ど定番だけど、ひとしくんが今夜もざわさんを抱こうと優しく押し倒したら目を逸らしながら「お前さ、女の子を抱きたいと思ったことないの?」って言われて固まっちゃう話とか読みたい。
「は?なんですかそれ」
「いや、硬いだろ、男の身体なんて。ましてや俺みたいなの抱いてもよかないだろ…」
「意味分かりませんけど。俺が女の人抱いて、それでしょうたさんは嬉しいんですか?」
「…」
「…そう、ですか」
ざわさん一向に目を合わせようとしないし、ひとしくんもさすがに感情を抑えられなくてざわさんから身体を離して部屋から出て行っちゃう。
1人ベッドに残されたざわさんは自身の手で目を覆ってる。
泣いてなんかないやい。

酷いことを言った自覚はあるけど、言ってしまったことを今更撤回も出来ない。ひとしが本当に女の子を抱いてきっと柔らかいであろうその身体に触れたらもう2度と自分には触れてくれないだろうなって思ってるざわさん。切ない。
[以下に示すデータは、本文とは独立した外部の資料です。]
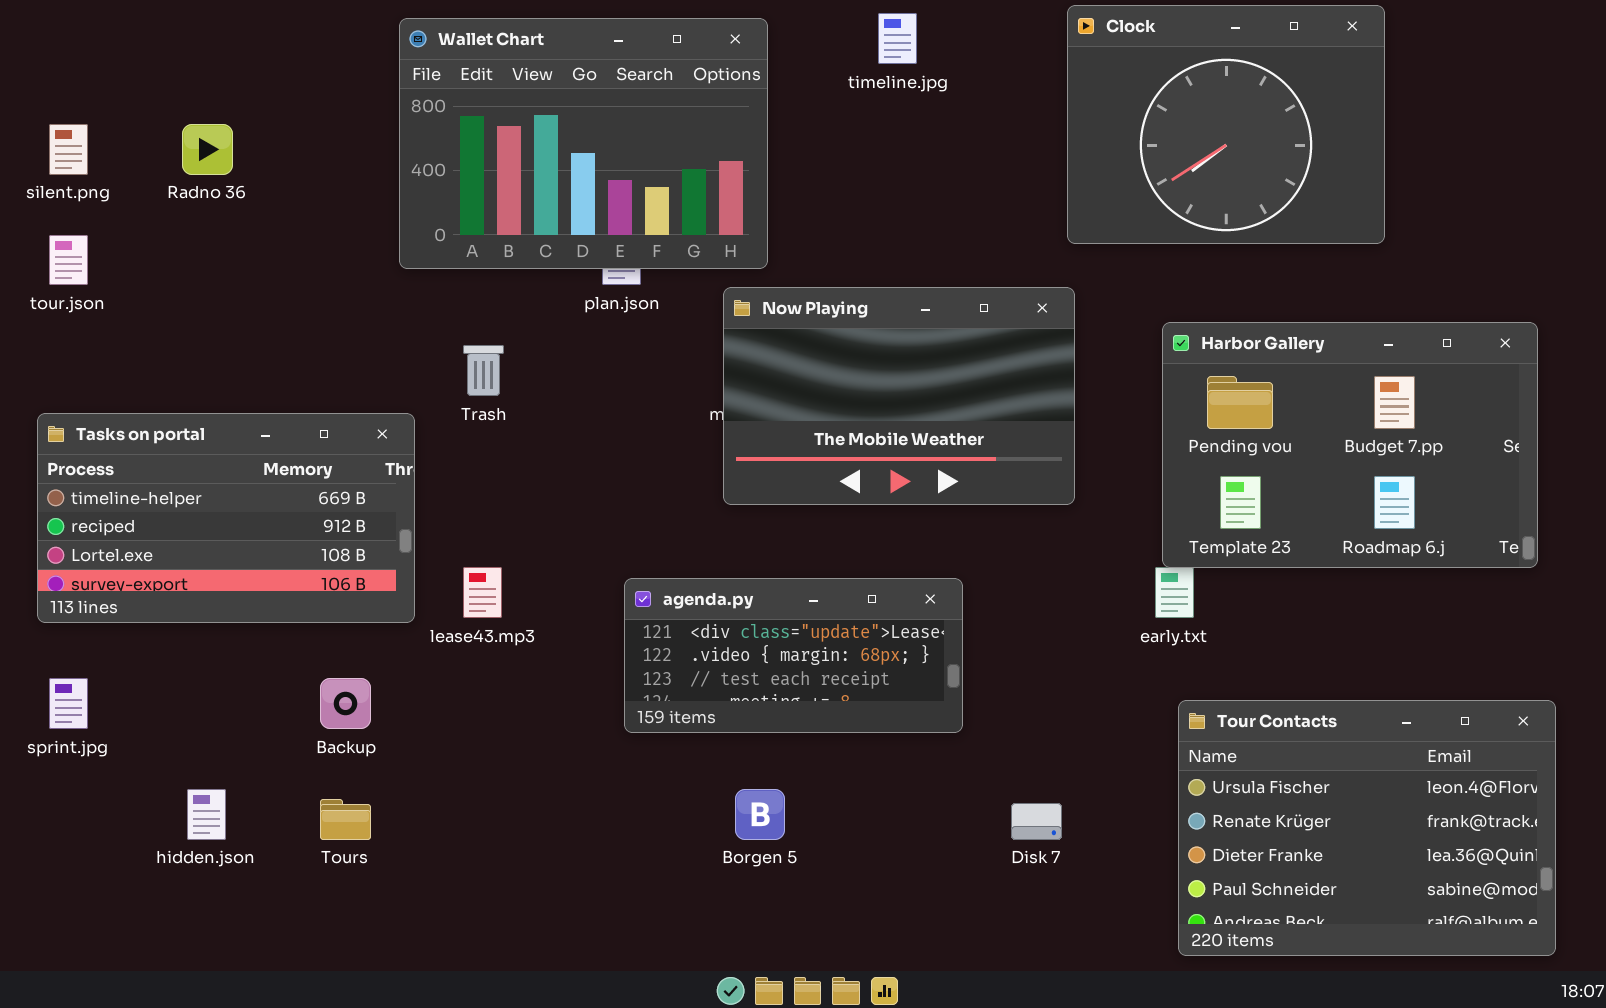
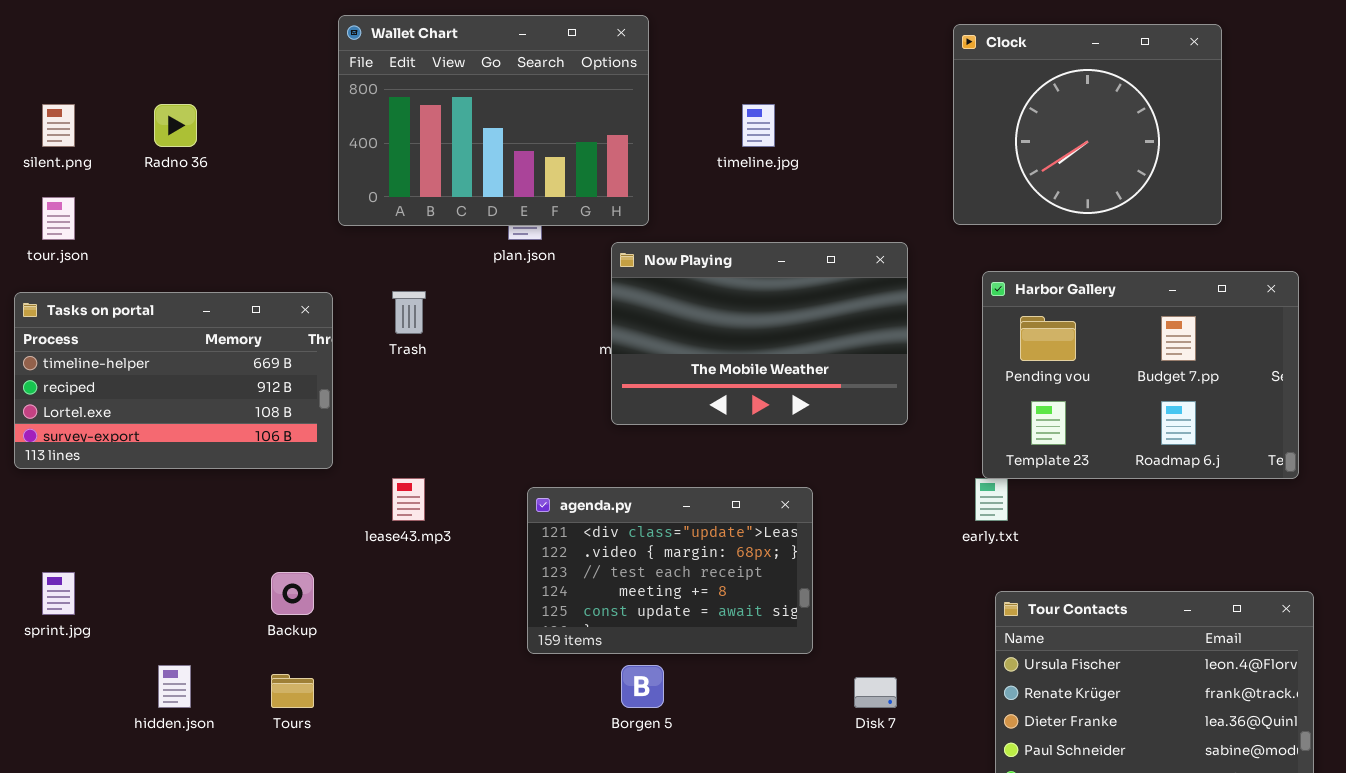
Clock: [1067,5,1385,244] -> [953,24,1222,225], moved
timeline.jpg: [878,13,917,64] -> [742,104,775,147], moved
Tasks on portal: [37,413,415,623] -> [14,292,333,469], moved
agenda.py: [624,578,963,733] -> [527,487,813,654], resized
ベッドの上でぼんやりしてたけど、身体を起こしてリビングにそっと行ってみてもそこには誰も居ない。
出て行ったのか。それとも緊急の呼び出しか。
飼い猫の黒猫だけが「どうした?」って顔で擦り寄ってくる。
普段はクールなやつなのに、こういう時は寄ってきてくれるんだなって思いながら頭を撫でてあげるざわさん。
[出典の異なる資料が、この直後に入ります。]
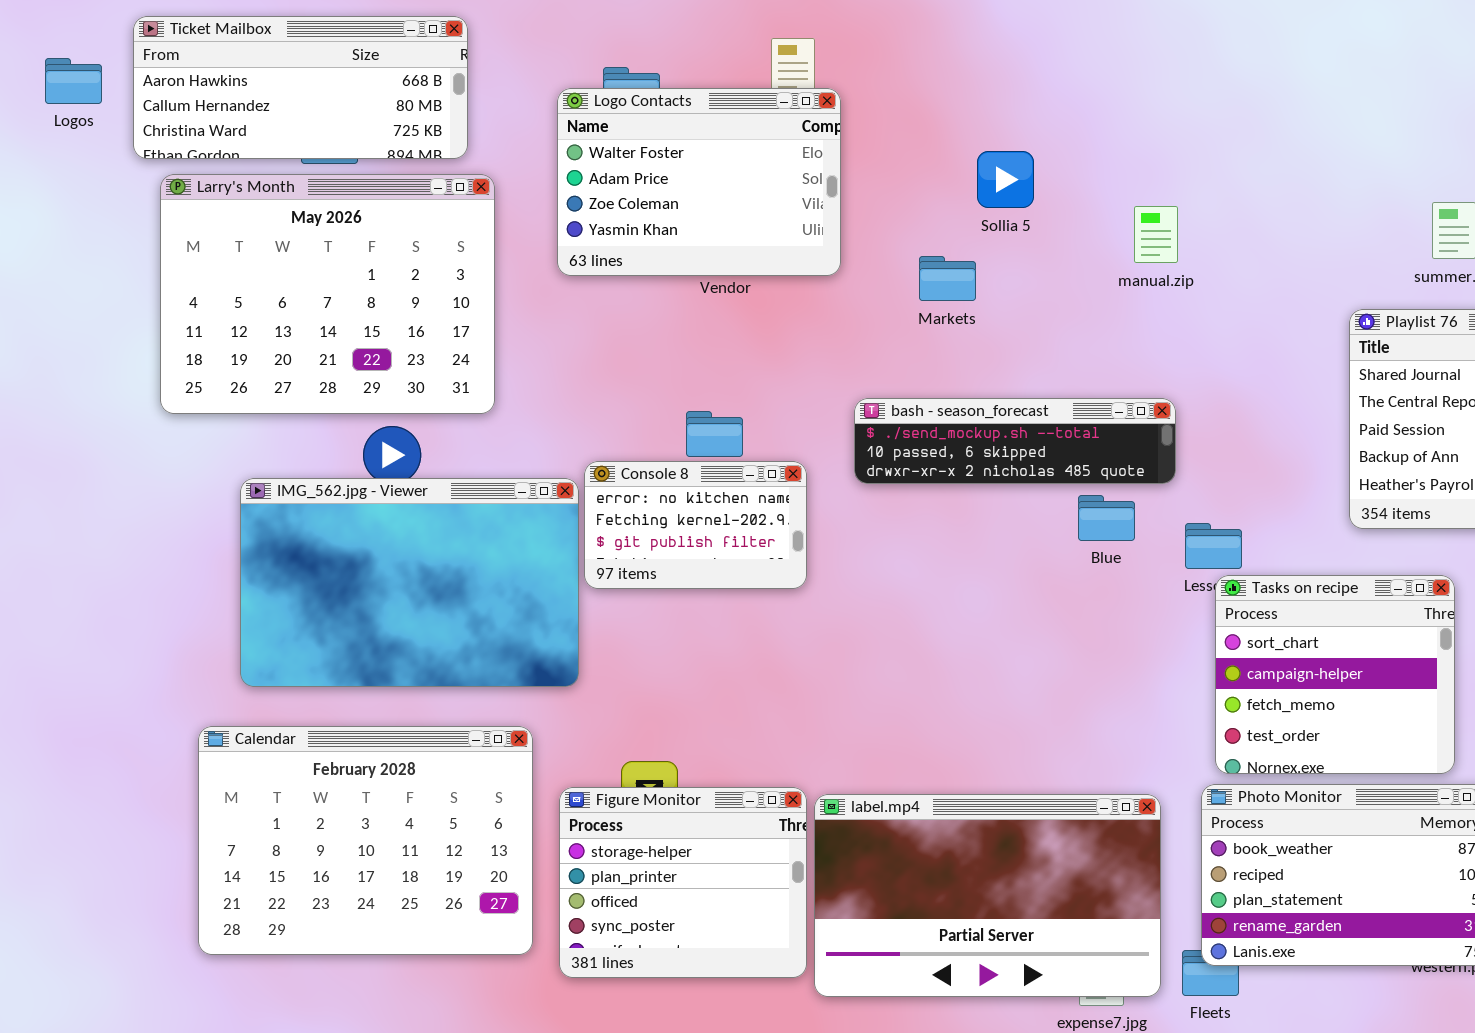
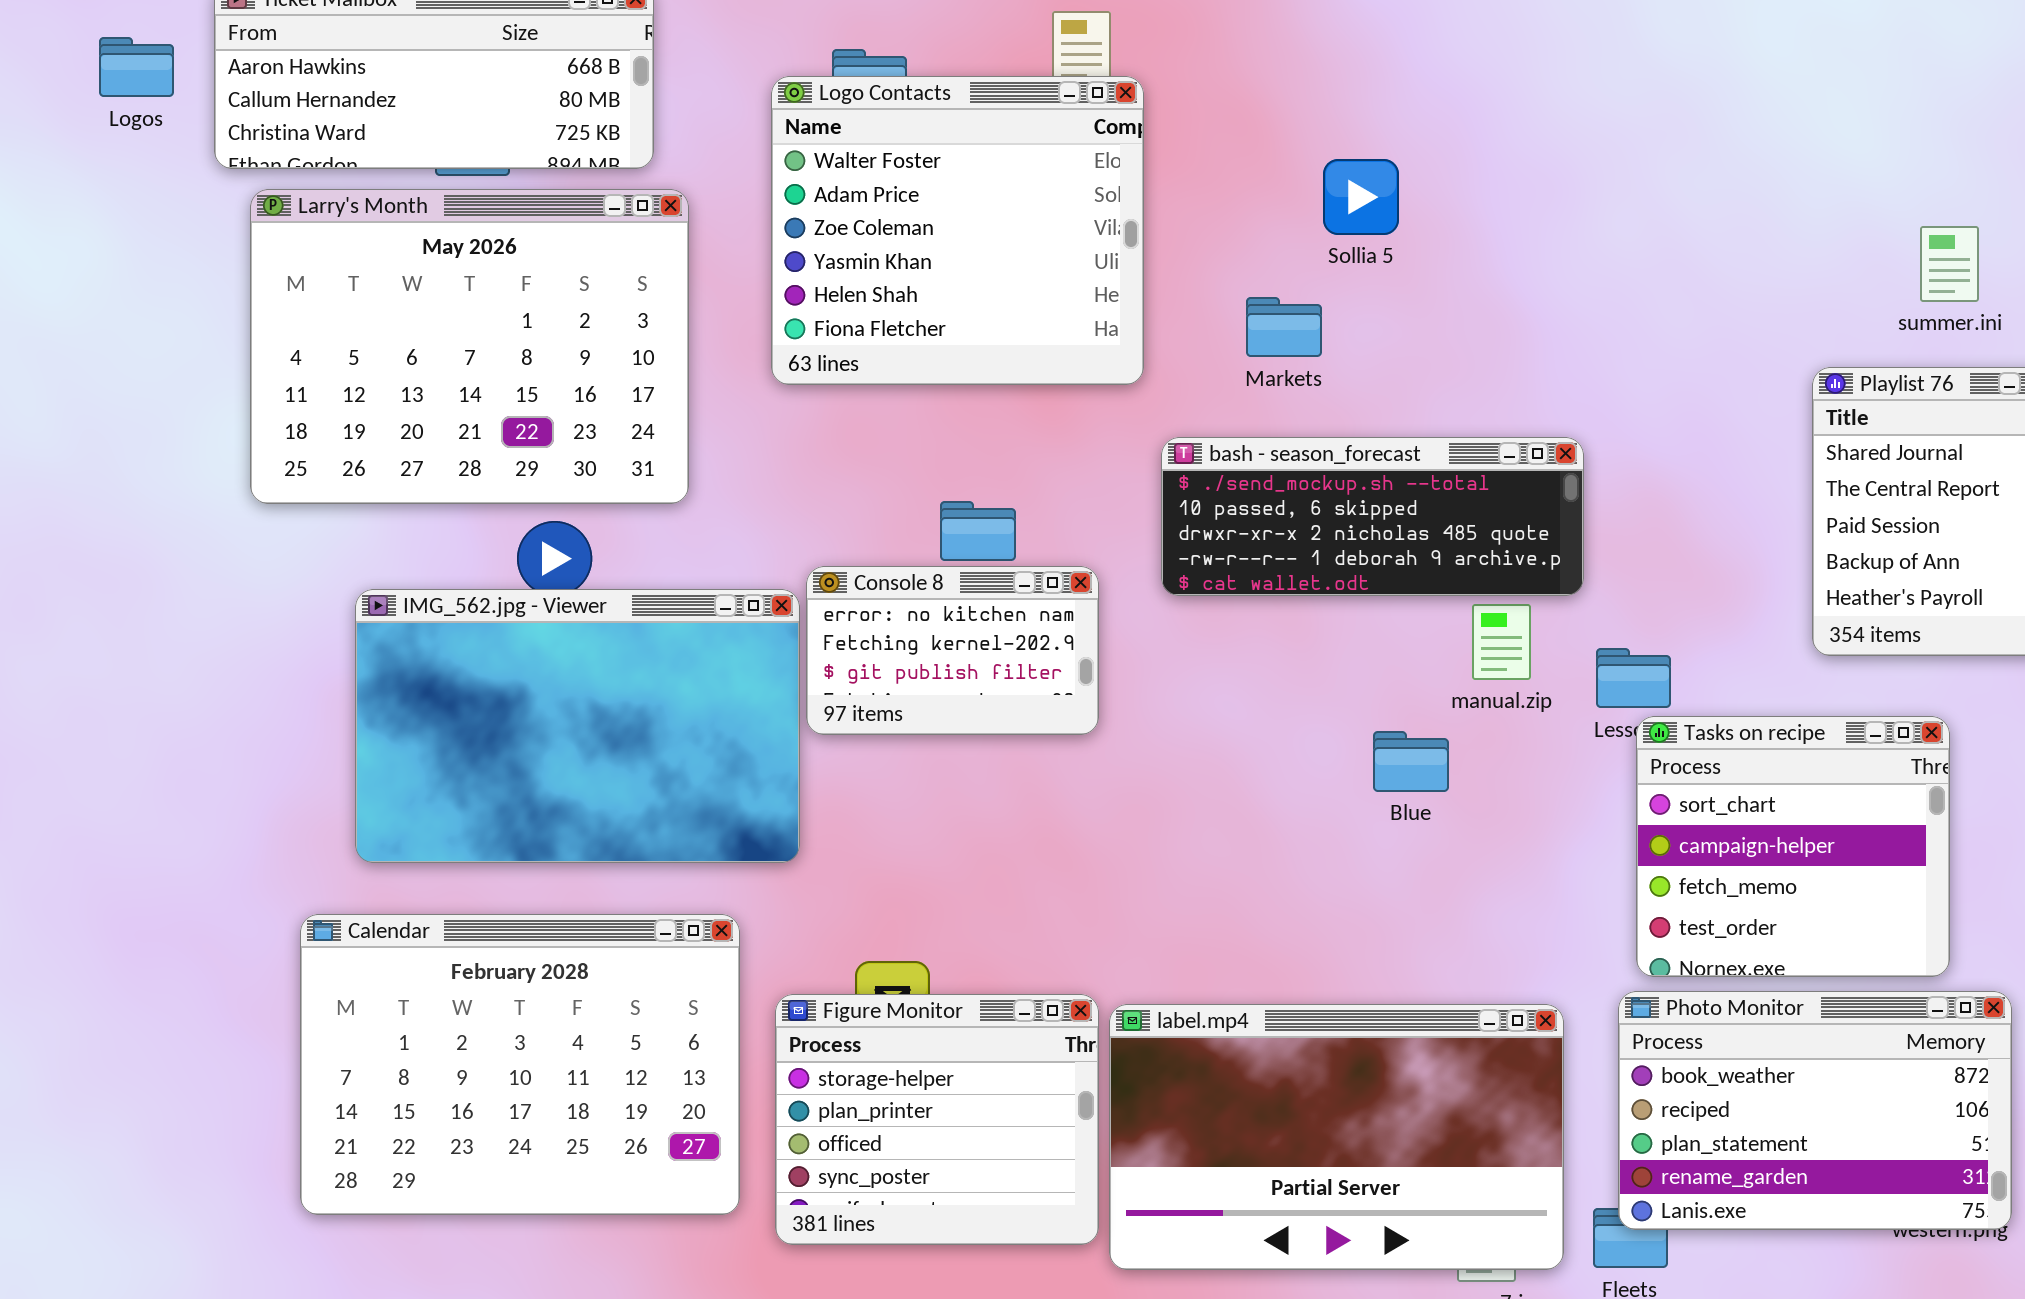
Logo Contacts: [557,88,841,276] -> [771,76,1144,385], resized
manual.zip: [1134,206,1178,263] -> [1472,604,1531,680], moved
bash - season_forecast: [854,398,1176,484] -> [1161,437,1584,596], resized
Blue: [1078,495,1135,541] -> [1373,731,1449,792], moved

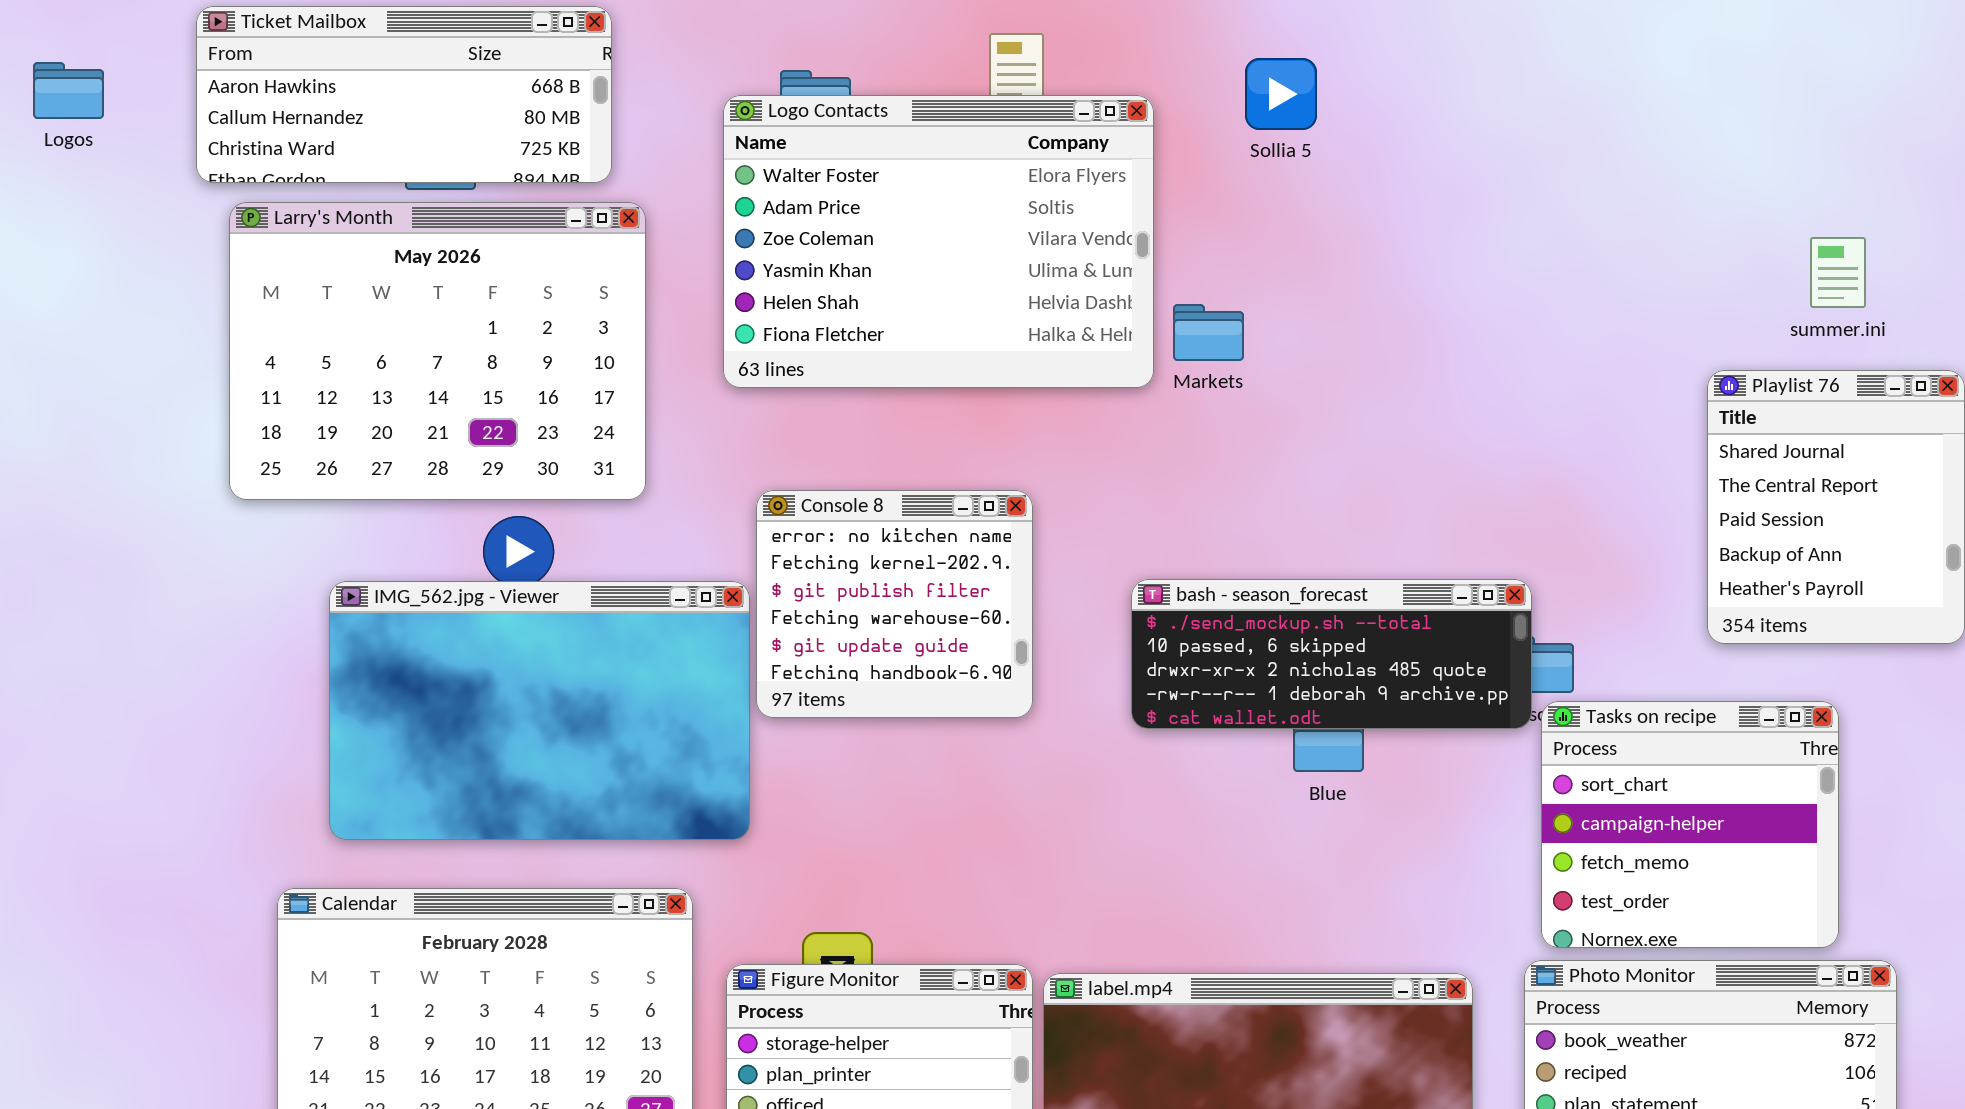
Logos: [99,37,174,97] -> [33,62,104,119], moved
Logo Contacts: [771,76,1144,385] -> [723,95,1154,388], resized
Sollia 5: [1323,159,1399,235] -> [1245,58,1317,130], moved
bash - season_forecast: [1161,437,1584,596] -> [1131,579,1532,729], moved
Console 8: [806,566,1099,735] -> [756,490,1033,718], resized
今後、ひとしと別れたらこいつはどうするのかなぁ。可能なら俺が引き取りたいな。あいつは現役ヒーローで忙しいだろうし、あいつのそばにはきっと誰かがいるだろうから、やっぱりこいつは俺が引き取りたい…って部屋のソファに座ってぼんやりするざわさん。
この部屋だって、出て行くのは俺のほうがいいかなって考えてたら玄関が開く音がするのであった…。

リビングの扉が開いて、そこには少し疲れた顔をしたしんそくんがいた。要請があったわけではないらしい。とりあえず無事な様子を見て安堵の息を吐くざわさん。喧嘩してそのまま…なんて考えたくもないことだって。
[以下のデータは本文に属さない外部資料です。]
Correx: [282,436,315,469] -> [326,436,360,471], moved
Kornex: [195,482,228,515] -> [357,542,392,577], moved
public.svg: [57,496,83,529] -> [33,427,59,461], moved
「…おかえり。……俺の言葉で嫌な思いをさせたならすまん。でも、俺は」
「俺は、しょうたさんに身も心も捧げるつもりでここにいます。叶うならしょうたさんの身も心も全部欲しいけど、しょうたさんがまだダメだって言うなら、良いって言うまで待ってますし、…待たせてもらいますから」
まっすぐざわさんの目を見てそれを伝えるしんそくん。強気だけど手が震えてるね。
これを伝えたくて寒い外を歩いて頭を冷やしていたみたいだけど、ざわさんを目の前にしたらやっぱり難しいね。